* PASSAGE TO READ *
==*==
Cronjobs that need to do something on multiple users/broadcasters, the script starts, loads the token, does the job and just switches the user ID no token switchin’!

OBS 32.0.0 the one that will be pain (sorta)

Well OBS 32.0.0 is out, and it’s gonna be pain, but in a good way, wait is pain ever a good thing.

It’s similar pain to the OBS 28 to anything after 28 move but PAIN all the same.

Along with all the new shiny features, like FiniteSingularity’s Plugin Manager, theres a bunch of changes under the hood! And the “Streamer Important” of these changes are what this blog post is gonna blog post about!

You can go read the full change log, over on the Releases Page, new shiny features at the top!

OBS 32's Plugin Manager

Look at this AWESOME Plugin manager. (OBS on line 2? Well thats Logitech’s Plugin apparently… go figure)

So What Broke

So since I have a finger in a LOT of pies, not just on Twitch but other realms, all within Streaming space, I’ll pull OBS Beta’s as they come and start testing. (Curse past me for setting my Mac OBS to always grab the betas… but whatever)
==*==
* MATERIAL SHOWN *
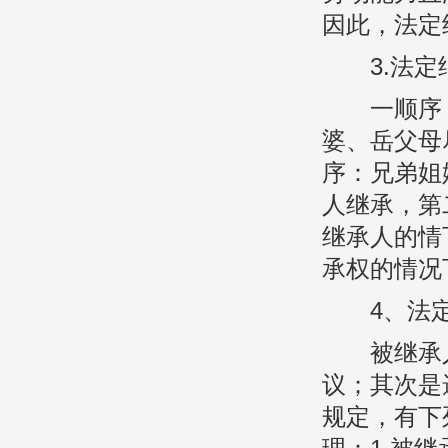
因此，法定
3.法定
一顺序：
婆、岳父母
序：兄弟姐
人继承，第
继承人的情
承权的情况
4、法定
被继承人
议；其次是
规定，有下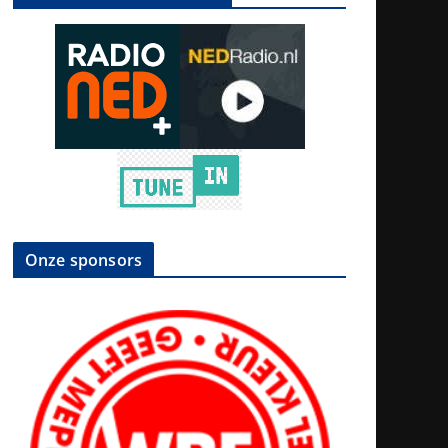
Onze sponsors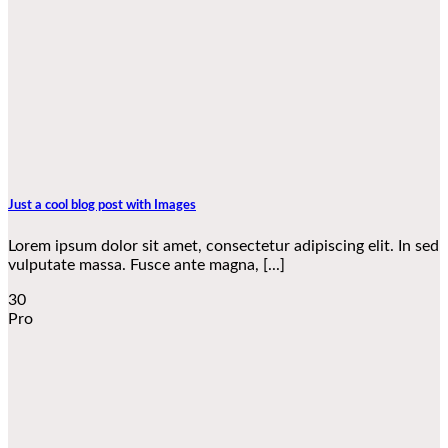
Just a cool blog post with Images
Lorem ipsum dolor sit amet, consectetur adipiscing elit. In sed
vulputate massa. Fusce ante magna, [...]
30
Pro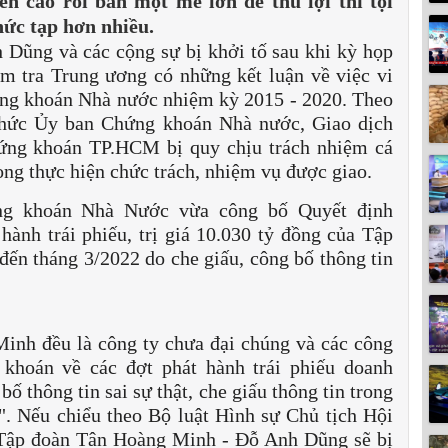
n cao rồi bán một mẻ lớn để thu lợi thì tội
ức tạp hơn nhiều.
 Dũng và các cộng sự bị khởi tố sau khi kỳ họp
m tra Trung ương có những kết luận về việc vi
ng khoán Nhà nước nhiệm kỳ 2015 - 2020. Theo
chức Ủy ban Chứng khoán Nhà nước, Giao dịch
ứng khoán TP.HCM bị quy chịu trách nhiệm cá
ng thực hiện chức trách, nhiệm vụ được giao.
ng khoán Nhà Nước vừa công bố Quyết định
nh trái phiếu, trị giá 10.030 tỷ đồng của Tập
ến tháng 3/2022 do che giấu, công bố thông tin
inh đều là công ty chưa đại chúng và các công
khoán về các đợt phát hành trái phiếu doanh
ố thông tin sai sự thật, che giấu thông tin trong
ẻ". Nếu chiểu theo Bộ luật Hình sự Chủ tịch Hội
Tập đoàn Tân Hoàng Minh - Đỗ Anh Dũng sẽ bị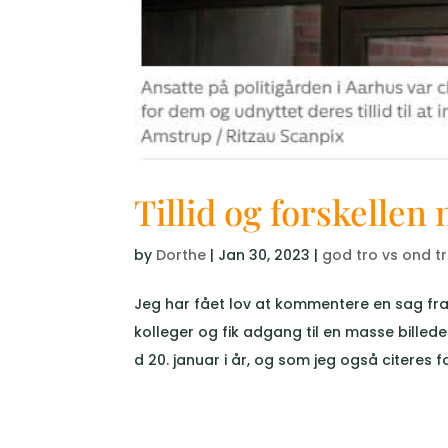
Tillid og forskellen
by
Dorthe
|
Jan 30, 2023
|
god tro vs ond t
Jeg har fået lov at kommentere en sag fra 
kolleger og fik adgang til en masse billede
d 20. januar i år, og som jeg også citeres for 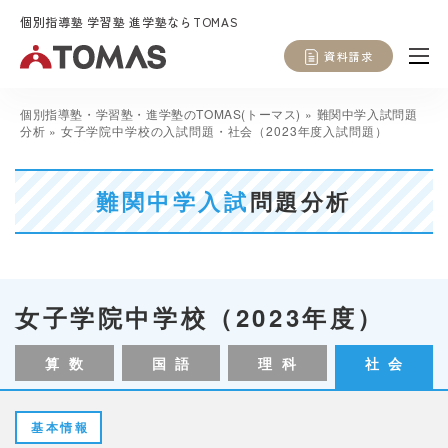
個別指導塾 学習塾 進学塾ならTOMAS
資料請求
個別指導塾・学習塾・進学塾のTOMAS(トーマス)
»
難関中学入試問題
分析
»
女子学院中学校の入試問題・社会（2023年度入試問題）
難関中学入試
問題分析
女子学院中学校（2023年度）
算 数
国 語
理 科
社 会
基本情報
==*==
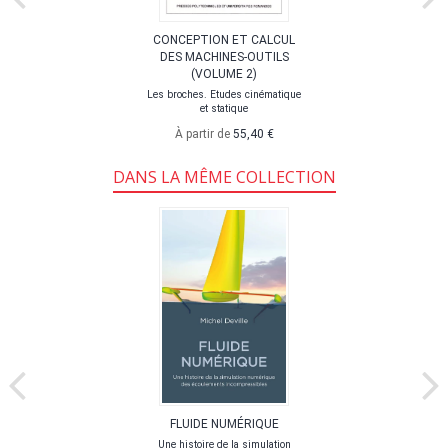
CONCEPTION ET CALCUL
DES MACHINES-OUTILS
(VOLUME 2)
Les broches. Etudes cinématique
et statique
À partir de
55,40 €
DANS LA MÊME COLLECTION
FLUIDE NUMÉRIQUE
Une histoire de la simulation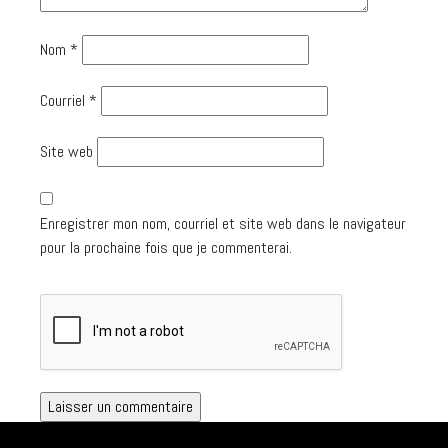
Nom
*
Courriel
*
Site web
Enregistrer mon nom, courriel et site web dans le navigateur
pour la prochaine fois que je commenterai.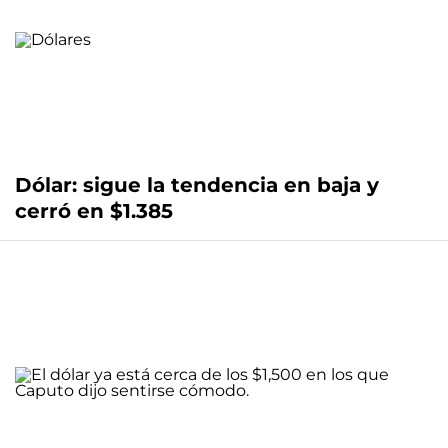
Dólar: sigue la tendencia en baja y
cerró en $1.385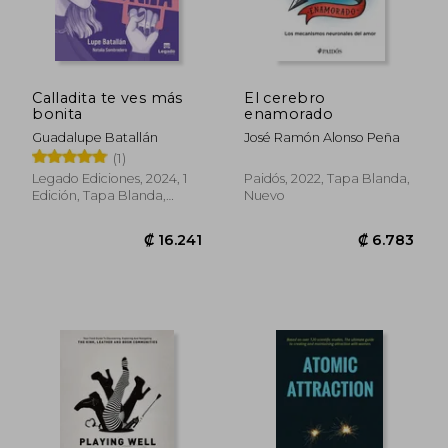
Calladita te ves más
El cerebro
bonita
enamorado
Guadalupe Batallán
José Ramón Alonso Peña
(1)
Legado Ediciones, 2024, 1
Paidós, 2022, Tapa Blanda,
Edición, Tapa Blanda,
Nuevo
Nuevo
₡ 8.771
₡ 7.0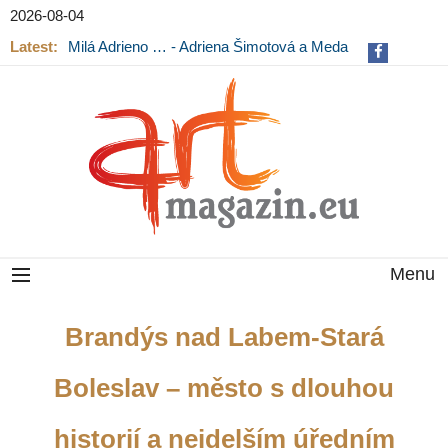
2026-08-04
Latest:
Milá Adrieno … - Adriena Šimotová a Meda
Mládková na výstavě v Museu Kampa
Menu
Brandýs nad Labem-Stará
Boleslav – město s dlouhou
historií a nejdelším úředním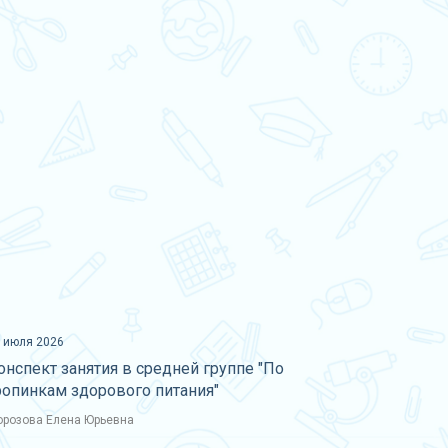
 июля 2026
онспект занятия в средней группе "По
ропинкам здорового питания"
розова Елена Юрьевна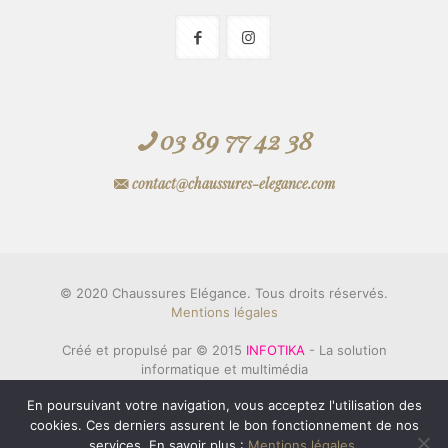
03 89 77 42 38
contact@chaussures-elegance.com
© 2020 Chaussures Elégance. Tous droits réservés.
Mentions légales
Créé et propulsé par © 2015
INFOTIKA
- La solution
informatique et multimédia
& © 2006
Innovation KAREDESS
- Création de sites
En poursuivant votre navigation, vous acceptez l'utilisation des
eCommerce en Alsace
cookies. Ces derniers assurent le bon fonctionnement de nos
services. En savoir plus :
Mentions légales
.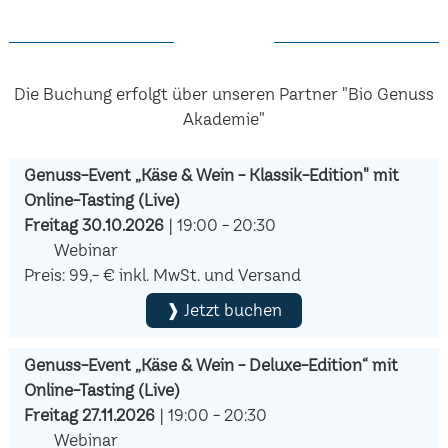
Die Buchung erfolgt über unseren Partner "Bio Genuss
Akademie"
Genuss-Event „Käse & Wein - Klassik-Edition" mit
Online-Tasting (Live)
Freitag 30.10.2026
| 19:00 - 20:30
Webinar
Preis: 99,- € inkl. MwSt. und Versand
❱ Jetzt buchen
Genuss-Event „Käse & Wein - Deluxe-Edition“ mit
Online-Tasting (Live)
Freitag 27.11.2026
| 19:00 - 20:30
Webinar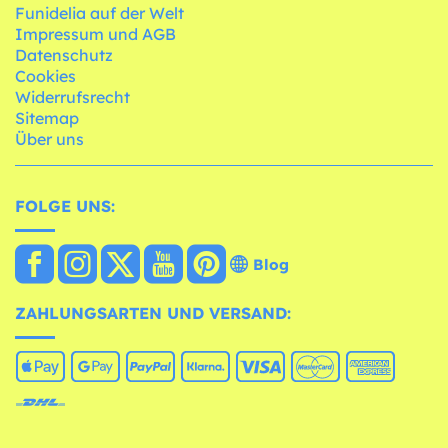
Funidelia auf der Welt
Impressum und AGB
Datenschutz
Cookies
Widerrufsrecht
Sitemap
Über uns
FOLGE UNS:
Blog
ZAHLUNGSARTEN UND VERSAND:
==*==
Continue the blog post about the OBS 32.0.0 release, beginning directly after its final sentence.

So, I pulled down OBS 32.0.0 beta 1 and it crashed on Launch. Here is the GitHub report yeah in the OP I was blaming EVERYONE and their dog (not Finite’s Dog). Took some better knowing peeps to trace it down and at the time I was busy and couldn’t do my own tracing. (Was too busy OMGWUT-ing to “upstairs” with “please don’t let customers go to 32.0.0 just yet)

Beta 2 fixed the crash on launch issue. But the problem here was the Streamdeck Plugin calling something that was removed from OBS in 32.0.0, since under the hood changes are dropping support for some legacy/older plugin hooks (or so I believe), and the SD plugin was invoking that and the fault wasn’t “safe caught” leading to OBS to crash instead of skip plugin loading.

Elgato was informed and so they chimed in with a “we are on it“, praise be to Videophile.

OBS 32.0.0 is General Release

So OBS 32.0.0 is now “released to the masses”

Heres what you need to do step by step, these steps are valid for OBS 31.x.x but shouldn’t be different for Older OBS, if on OBS Portable HAVE FUN! But you should know what you are doing here if you are running portable anyway…

  1. “File” -> “Show Settings Folder”
  2. Take a copy of the folder “basic” your scenes and profiles are in here and you should routinely back this up. (sure this doesn’t backup media assets (images/videos) that your scenes use thats up to you to sort but will preserve file paths and the like)
  3. Close OBS
  4. Next to update Streamdeck, first check that Streamdeck itself is “recent” should be running at least Software Version 7.0.0. Hit the “Cog” -> “General” -> “Check for Updates”. (At time of writing V7.0.1 is available) this step may also do the next step for you.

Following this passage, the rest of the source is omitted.